In order to justify and defend this situation outside the reality in which we live, most ministers stated that “the integrity of the role of the ANS is fundamental to the proper functioning of the complementary health system, ensuring protection, including for the beneficiaries – and those who may have them. they would be in danger if the plans had to be paid without separate court orders to cover proceedings outside the autarky list ”.

Now the ministers, with all due respect, are in the STJ to judge equally and not defend one part (health plans) to the detriment of another (citizens). The big health plan operators are accumulating profits every year and when they contracted agreements with citizens a few decades ago, it was not agreed that they would be linked to an ANS list. By the way, this has always been the understanding of justice, now with a “pencil stroke”, which has changed to defend health plans.

Such a procedure in the judgment is very curious, given that the historical understanding of the country’s courts over the decades has favored a broader interpretation and that the ANS list or list is considered a minimal or exemplary reference.

Dear “Illuminator,” the change you have made puts into practice the nature of the list that will allow healthcare providers to deny treatment to patients who are not on the ANS list. which are prescribed by doctors and have proven effective, as the “inconveniences” set out as an exception will not be met in time to care for the member.

Law 9656/03/06/1998 – Article 10 of the Health Plans Act states that all treatments for diseases covered by the ICD (International Classification of Diseases) of the WHO (World Health Organization) are mandatory coverage by operators.

We can say that “economic terrorism” is the only argument of the “enlighteners” who do not respect the positive laws of Brazil and the agents of advocating change. Over the decades, as we have said, the broad interpretation given has never posed a real threat to the profits of companies operating health plans, which, by the way, continue to grow with each balance sheet.

Did any minister in favor of such an understanding have the courage or time to think? In other words, if operators are highly profitable every year, why change if they continue to do so by justifying that they are at risk? They certainly haven’t had time to think, as they are always very busy.

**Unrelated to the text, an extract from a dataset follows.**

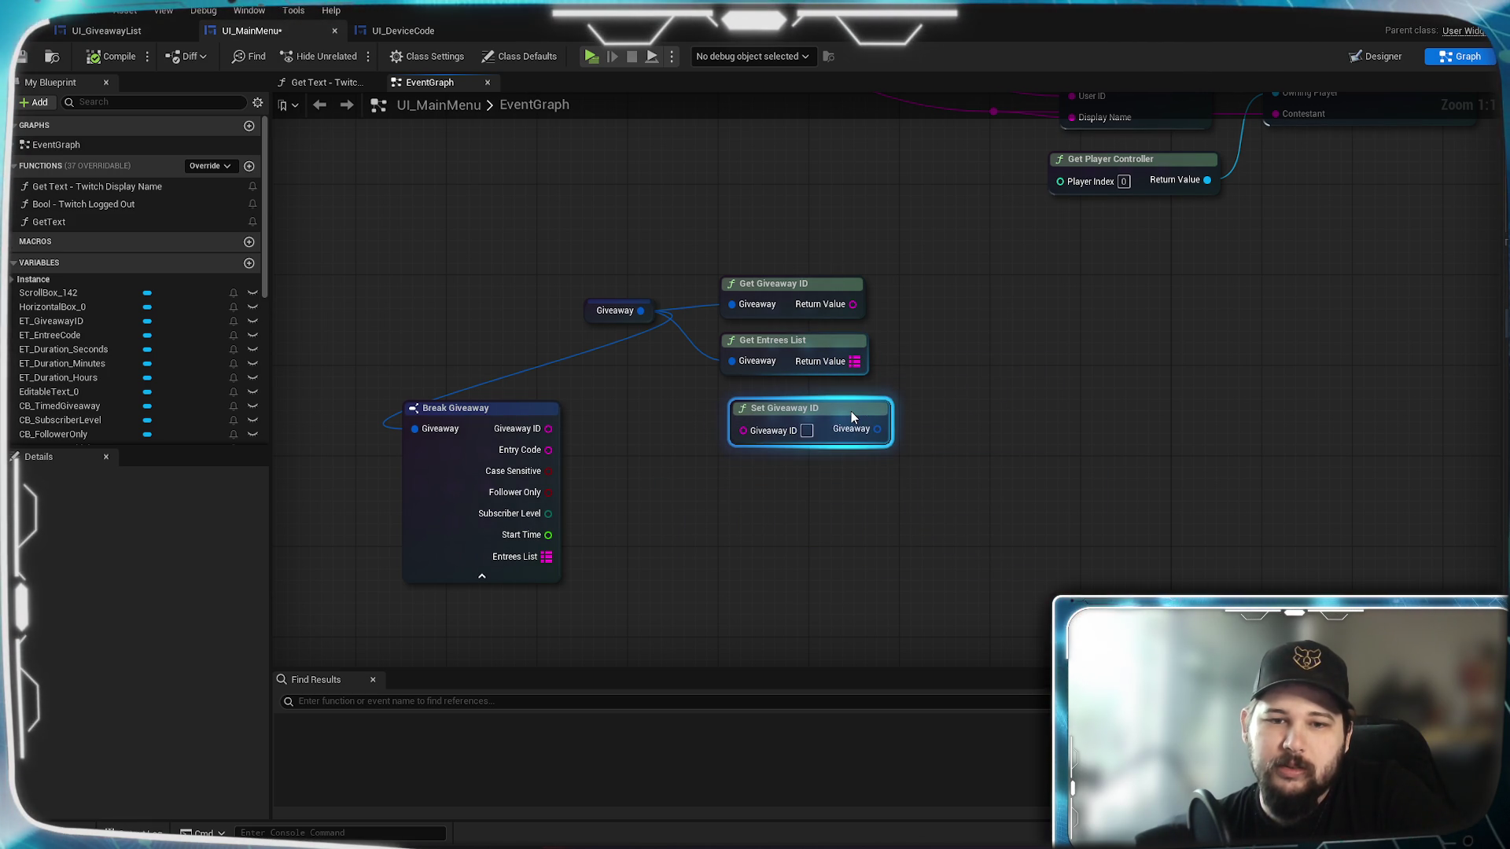
click(976, 375)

It is important to note that the ANS recently allowed operators to correct the values ​​of their plans by more than 15%.

At the very least, ministers should specify that this new understanding should be applied to new health plan contracts without reaching previous contracts. In fact, citizens are always the most vulnerable in this relationship, as they will not be able to be treated at the moment when they need the most treatment.

By the way, the minister, when the citizen hires a health plan, is because he wants to have something or something more, a differential, a plus, at the moment of the need for care, if only what the public network offers. , we will all use the public health system (massage), saving money from monthly plan fees so that payments can be made when needed, with or without a plan, as the coverage will be the same. public network.

Finally, God save us, because those who should demand the fulfillment of the law are doing judicial activism that is completely contrary to the positive legislation and the interests of the citizens.

Toninho Menezes He is a master of public law, a lawyer and a university professor.